Chemical condoms - The contraceptive of the future?

Two compounds usually found in wild plants could create good alternatives to emergency contraceptives - if scientists find out where to get them in large amounts.

colorful condoms
Two compounds usually found in wild plants could create good alternatives to emergency contraceptives - if scientists find out where to get them in large amounts.

Chemicals from dandelion root and the "thunder god vine" plant have been used in traditional medicines for a long time.

Now, Californian researchers have found they can also be used to block fertilisation.

However the compounds existed at such low levels in plants that the cost of extraction was too high, the US team said.

In tests, chemicals called pristimerin and lupeol stopped fertilisation by stopping human sperm from whipping its tail and propelling itself into the woman's egg.

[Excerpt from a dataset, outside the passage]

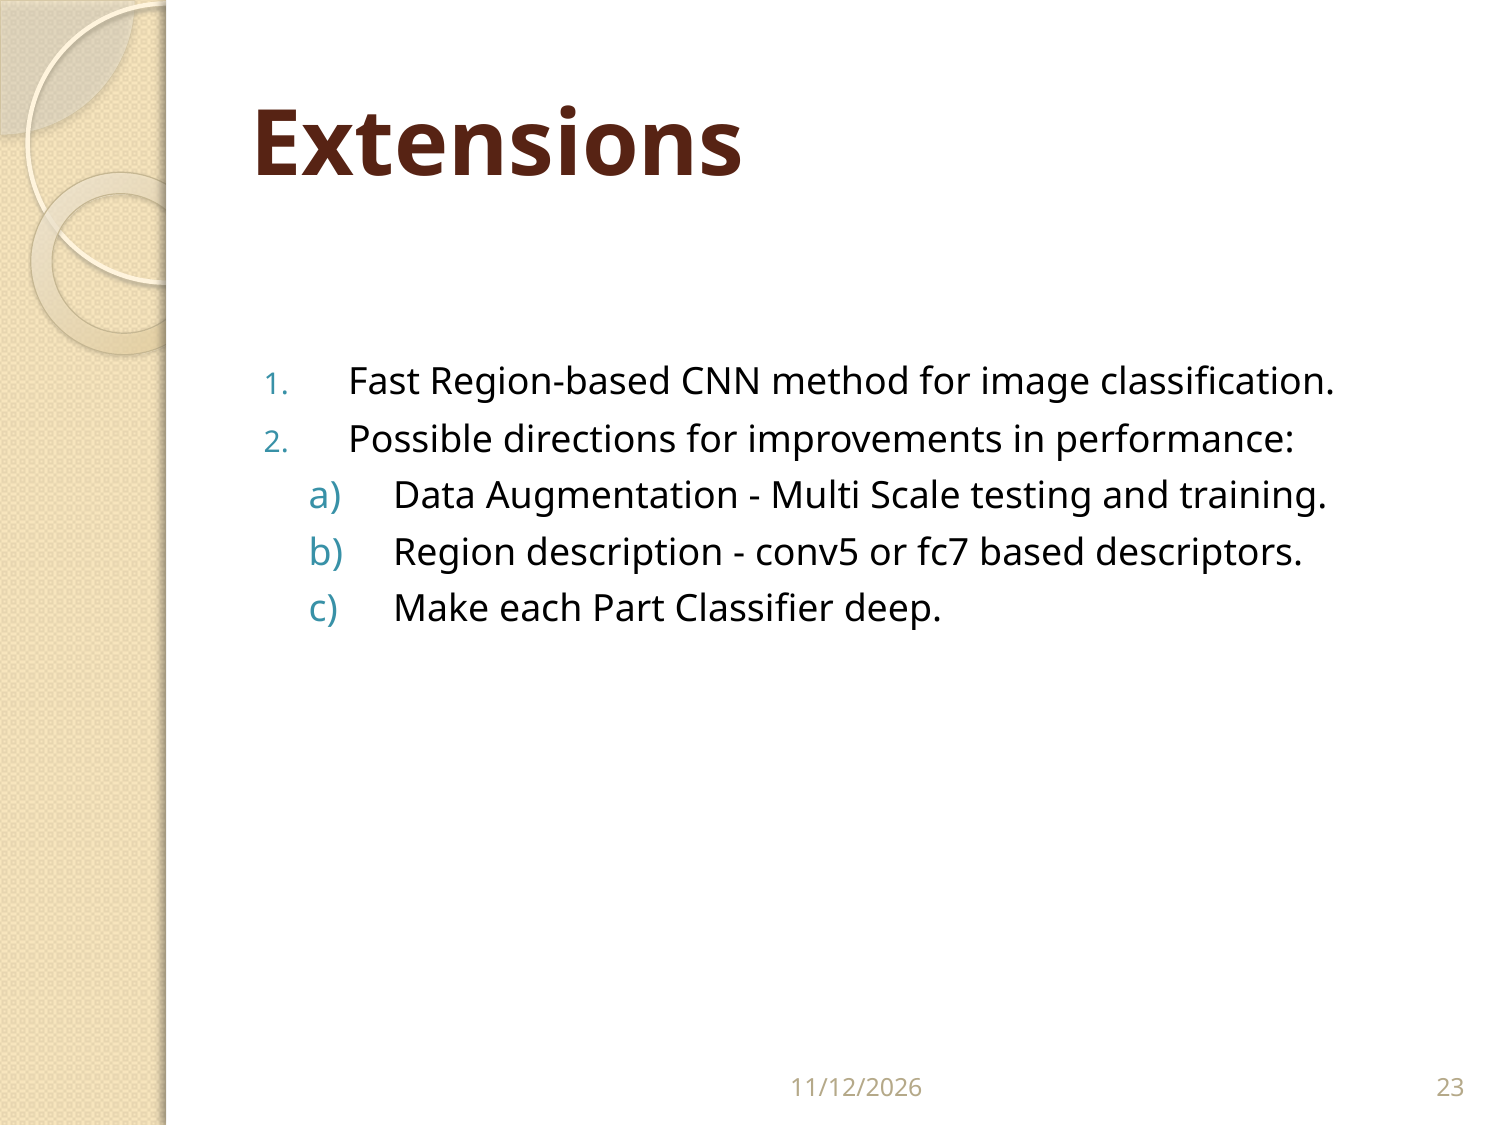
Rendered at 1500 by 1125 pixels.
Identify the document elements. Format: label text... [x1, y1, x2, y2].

title Extensions [235, 45, 1466, 233]
list Fast Region-based CNN method for image classification. Possible directions for improvements in performance: Data Augmentation - Multi Scale testing and training. Region description - conv5 or fc7 based descriptors. Make each Part Classifier deep. [235, 237, 1466, 1025]
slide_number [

The chemicals acted like "molecular condoms", the study authors wrote in the journal Proceedings of the National Academy of Sciences.

That is, they successfully blocked progesterone - which triggers the sperm's forceful swimming - but didn't damage the sperm.

It doesn't kill sperm basal motility. It is not toxic to sperm cells; they still can move

Said Polina Lishko, assistant professor of molecular and cell biology from the University of California, Berkeley.

"But they cannot develop this powerful stroke, because this whole activation pathway is shut down."

Lupeol is found in plants such as dandelion root, mango and aloe vera, while pristimerin is from the tripterygium wilfordii plant (also known as "thunder god vine") and is used in traditional Chinese medicine.

The researchers discovered that the chemicals worked at very low doses and had no side-effects either, unlike hormone-based contraceptives.

They reached the conclusion that the compounds could possibly be used as an emergency contraceptive, before or after intercourse, or as a permanent contraceptive via a skin patch or vaginal ring.

Prof Lishko and her colleagues will now begin to test how well these chemicals work in primates, whose sperm cells work in a similar way to humans.

However further studies will be needed, and it might take years before this new contraceptive becomes available to humans.